Work item -> Below are the records; collect from them each line containing the string "района".

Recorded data
========
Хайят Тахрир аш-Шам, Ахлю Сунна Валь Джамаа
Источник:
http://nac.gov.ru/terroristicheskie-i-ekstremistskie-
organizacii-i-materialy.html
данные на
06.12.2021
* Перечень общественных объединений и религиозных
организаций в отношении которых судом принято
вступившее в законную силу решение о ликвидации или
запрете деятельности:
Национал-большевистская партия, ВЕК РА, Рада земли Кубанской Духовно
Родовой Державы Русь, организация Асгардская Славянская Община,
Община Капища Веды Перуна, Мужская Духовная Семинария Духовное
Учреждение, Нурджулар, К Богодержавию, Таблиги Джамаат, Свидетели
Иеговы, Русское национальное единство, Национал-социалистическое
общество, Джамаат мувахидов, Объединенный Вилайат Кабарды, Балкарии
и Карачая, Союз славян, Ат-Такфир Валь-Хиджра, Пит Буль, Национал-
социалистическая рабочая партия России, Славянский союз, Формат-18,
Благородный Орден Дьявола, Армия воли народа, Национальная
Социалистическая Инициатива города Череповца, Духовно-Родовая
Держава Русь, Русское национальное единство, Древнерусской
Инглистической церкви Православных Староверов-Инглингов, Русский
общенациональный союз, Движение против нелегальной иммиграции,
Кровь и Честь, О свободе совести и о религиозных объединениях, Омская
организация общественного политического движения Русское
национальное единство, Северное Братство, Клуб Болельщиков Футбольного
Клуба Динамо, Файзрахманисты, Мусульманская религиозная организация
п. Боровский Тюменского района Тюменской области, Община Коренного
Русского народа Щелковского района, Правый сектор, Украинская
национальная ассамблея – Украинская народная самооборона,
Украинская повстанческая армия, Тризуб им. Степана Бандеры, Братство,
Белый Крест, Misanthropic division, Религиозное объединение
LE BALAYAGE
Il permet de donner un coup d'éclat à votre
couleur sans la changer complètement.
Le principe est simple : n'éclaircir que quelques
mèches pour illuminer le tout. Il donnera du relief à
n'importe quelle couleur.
========
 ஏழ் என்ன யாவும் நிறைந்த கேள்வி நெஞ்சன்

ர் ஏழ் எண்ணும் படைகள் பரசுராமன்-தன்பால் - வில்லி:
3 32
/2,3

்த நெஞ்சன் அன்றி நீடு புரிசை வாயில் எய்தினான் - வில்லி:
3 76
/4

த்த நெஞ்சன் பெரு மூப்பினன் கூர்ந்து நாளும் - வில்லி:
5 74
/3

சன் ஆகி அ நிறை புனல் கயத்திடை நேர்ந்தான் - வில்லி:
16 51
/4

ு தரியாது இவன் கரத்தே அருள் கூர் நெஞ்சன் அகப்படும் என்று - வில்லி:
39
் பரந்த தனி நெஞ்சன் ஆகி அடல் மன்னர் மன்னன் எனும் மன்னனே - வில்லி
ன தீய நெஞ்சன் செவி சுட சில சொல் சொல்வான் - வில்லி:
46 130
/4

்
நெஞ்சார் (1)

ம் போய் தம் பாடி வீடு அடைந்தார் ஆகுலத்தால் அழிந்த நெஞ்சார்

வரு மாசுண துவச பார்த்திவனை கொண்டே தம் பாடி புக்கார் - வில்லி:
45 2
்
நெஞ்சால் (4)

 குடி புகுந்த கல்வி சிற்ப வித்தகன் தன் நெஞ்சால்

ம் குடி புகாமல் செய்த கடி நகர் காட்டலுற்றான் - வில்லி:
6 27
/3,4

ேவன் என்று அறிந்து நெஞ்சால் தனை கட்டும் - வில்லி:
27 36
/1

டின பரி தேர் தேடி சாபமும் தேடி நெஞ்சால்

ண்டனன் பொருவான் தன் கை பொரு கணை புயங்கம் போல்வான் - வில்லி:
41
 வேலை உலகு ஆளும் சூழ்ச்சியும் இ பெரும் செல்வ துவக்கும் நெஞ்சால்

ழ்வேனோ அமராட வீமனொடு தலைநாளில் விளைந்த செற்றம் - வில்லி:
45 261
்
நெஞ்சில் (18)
========
Reply to the task ->
п. Боровский Тюменского района Тюменской области, Община Коренного
Русского народа Щелковского района, Правый сектор, Украинская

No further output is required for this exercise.